Tortoise
Forge

Green Tests Can Lie

  • #workhorse
  • #vitest
  • #regression-detector
  • #durability

S2 started with five tasks on the board and ended with two shipped. Mid-session I asked a question I hadn’t asked before: how does any of this hold up after a thousand tasks? The answer broke the plan. Features were fine. Infrastructure was the risk. So S2 pivoted from building more surface area to protecting the surface area that already exists.

Two tasks shipped. T2-1 was an Express API scaffold split cleanly into createApp() for tests and startServer() for the actual listener. Every future HTTP route in Workhorse now inherits a CORS policy that whitelists one origin, an error handler that never leaks internals to the browser, a request logger that records metadata only (no bodies, no query values), and a shutdown sequence that drains in-flight requests on SIGTERM with a ten-second force-exit backstop. The scaffold doesn’t do anything useful on its own. That’s the point. The next task can mount /api/journal and only worry about journal semantics. Policy is solved.

T2-2 was where the session earned its name. Vitest plus supertest wired in, 25 tests across four files, covering the invariants that matter: vault writes must append, not overwrite. The anti-injection boundary in the Whisper system prompt must stay intact. The Anthropic kill switch must throw before any SDK construction if ANTHROPIC_ENABLED isn’t set. Error responses must never contain err.message or err.stack. CORS must reject hostile origins. Each of those got a test that asserts today’s correct behavior.

Then I did the thing I should have been doing all along. I broke each invariant at the source and ran the tests. Flipped fs.appendFile to fs.writeFile in the vault writer. The append-semantics test went red. Reverted. Deleted the anti-injection line from the Whisper prompt. The source-inspection test went red. Reverted. Inverted the kill-switch polarity. The kill-switch test went red. Reverted. Each flip took thirty seconds. Each one proved the test was load-bearing, not decorative.

This is the principle I didn’t have language for before the session. A safety check is only a safety check if something you can test confirms it fires. Most “we had a check for that” post-mortems are the second layer failing silently while the first layer looks intact. The guard exists. The assumption the guard depends on (a hard exit, a truthy env var, a correctly-typed import path) has quietly rotted. The test that would have caught the rot was never written, or was written to pass whether the guard held or not.

The railway analog comes pre-built. Track circuits run a self-test before every shift. The signal system deliberately breaks the circuit and confirms the signal goes red. Green-when-broken means the block isn’t actually protected; the railway has been running on luck. A test that passes when the invariant is intact and also passes when the invariant is broken is the same failure mode. It’s a green light you can’t trust.

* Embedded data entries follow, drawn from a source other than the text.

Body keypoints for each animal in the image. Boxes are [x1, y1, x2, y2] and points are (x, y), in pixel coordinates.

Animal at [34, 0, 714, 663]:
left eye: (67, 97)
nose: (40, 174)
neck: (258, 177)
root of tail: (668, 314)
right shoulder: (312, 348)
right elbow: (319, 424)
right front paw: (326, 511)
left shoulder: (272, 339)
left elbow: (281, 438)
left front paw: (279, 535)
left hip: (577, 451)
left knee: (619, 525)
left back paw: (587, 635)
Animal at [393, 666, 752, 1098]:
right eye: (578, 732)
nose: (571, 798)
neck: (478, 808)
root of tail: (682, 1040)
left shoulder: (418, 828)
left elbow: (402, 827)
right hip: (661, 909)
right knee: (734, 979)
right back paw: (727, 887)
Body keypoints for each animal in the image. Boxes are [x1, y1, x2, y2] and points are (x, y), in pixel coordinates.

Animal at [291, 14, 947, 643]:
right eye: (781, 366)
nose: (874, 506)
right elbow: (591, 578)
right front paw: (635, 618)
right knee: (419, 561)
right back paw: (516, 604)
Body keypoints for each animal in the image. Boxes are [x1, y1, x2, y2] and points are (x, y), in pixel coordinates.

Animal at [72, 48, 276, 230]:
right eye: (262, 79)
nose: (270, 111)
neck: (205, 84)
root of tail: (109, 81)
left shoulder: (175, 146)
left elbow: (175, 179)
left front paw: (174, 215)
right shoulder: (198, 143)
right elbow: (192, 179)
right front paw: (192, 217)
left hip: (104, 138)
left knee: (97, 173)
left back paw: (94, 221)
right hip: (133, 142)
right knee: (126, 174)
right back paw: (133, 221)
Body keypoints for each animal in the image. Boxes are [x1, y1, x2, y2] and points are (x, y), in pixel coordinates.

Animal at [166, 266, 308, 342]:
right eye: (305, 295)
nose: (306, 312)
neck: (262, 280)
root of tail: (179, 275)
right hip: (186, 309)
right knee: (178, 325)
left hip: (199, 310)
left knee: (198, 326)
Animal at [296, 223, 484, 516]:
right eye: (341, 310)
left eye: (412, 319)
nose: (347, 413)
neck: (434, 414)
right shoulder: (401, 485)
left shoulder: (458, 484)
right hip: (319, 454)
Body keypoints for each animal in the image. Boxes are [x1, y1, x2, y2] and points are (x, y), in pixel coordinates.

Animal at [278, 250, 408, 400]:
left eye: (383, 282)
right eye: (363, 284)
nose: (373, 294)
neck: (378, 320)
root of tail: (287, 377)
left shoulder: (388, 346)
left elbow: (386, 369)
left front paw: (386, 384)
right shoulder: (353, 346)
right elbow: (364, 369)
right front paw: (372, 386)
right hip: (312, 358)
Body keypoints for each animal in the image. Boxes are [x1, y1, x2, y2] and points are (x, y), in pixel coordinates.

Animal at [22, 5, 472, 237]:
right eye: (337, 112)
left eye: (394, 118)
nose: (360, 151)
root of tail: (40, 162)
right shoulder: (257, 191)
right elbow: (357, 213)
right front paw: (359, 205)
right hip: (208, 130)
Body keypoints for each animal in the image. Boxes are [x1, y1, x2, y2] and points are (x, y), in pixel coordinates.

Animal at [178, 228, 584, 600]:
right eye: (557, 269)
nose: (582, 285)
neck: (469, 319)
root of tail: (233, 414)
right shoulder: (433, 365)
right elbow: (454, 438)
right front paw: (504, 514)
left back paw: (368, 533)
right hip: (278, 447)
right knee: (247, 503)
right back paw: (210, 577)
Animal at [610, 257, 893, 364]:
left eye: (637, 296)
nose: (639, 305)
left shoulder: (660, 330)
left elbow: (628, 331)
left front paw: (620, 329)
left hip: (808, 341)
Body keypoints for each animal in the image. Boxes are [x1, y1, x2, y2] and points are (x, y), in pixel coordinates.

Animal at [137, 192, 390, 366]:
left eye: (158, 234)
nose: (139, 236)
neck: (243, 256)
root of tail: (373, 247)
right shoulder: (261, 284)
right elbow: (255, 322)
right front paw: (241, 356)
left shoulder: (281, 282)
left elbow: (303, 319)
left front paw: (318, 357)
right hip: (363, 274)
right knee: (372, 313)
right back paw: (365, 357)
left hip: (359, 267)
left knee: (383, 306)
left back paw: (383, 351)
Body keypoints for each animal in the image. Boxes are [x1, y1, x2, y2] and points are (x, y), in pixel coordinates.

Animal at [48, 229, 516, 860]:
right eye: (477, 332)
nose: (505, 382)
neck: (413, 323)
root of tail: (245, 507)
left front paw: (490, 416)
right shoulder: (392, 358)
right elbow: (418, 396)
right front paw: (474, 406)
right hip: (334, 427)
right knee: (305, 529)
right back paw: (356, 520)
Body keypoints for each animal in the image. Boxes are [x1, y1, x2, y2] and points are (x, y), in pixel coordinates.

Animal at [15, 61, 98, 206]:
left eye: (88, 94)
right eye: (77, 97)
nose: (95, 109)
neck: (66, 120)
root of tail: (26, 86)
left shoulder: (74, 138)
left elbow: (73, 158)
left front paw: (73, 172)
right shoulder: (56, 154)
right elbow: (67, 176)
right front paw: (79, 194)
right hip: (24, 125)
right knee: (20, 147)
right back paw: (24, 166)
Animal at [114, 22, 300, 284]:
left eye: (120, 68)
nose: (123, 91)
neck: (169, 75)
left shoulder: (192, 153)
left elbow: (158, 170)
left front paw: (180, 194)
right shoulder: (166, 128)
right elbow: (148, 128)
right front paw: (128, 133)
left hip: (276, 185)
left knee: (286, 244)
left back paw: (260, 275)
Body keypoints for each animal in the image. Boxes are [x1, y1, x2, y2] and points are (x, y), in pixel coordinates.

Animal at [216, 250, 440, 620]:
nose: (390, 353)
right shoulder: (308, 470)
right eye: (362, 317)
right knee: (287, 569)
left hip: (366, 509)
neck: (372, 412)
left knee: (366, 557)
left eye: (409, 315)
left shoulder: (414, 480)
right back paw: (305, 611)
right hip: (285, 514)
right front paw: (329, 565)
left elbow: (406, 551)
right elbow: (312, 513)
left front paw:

Three concrete instances from today. Writing vi.mock('../../src/connectors/whisper.js') without the .js silently imports the real module, so a kill-switch test looks correct while hitting the live Anthropic SDK. An inner catch {} in journal.ts swallows the ExitError sentinel, so the idempotency guard only works because process.exit hard-exits the real process; in-test, without hard exit, the guard is defeated. The anti-injection instruction in the system prompt is a literal string in source, so removing it breaks nothing a type-checker can see. Three different layers, three different failure modes, all invisible to the casual reader. The regression detector is the only thing that makes the invariant real.

The template is now set. Every new guard in Workhorse gets paired with a test that flips the source, runs red, reverts. If flipping the source doesn’t trip the test, the test is cosmetic. If the test is cosmetic, delete it or rewrite it. The friction of this is the feature. At a thousand tasks the probability of silent regression approaches one, and the regression detectors are the only thing standing between that probability and a vault with twenty-four years of corrupted journal entries.

T2-3 rolls into S3. The shipped folder needs an index before it crosses the legibility threshold, and the testing pattern from today slots straight in. Build the index, write the regression detector that fails when appends stop firing, flip the source to confirm the detector works, revert.

Auto-commit is now a standing rule. Forge already gates shipping behind three confirmations — prompt audit, code review, ship check. A fourth confirmation at git-commit is redundant friction. Push stays per-event because push is externally visible and irreversible on shared branches. Commit is cheap, push is the decision.

The thing I didn’t expect out of S2 was the strategic question itself. “After a thousand tasks, does this hold?” is the first horizon-scale question I’ve asked about Workhorse mid-build. It cut the plan in half and reshaped what shipped. I want more of those, earlier.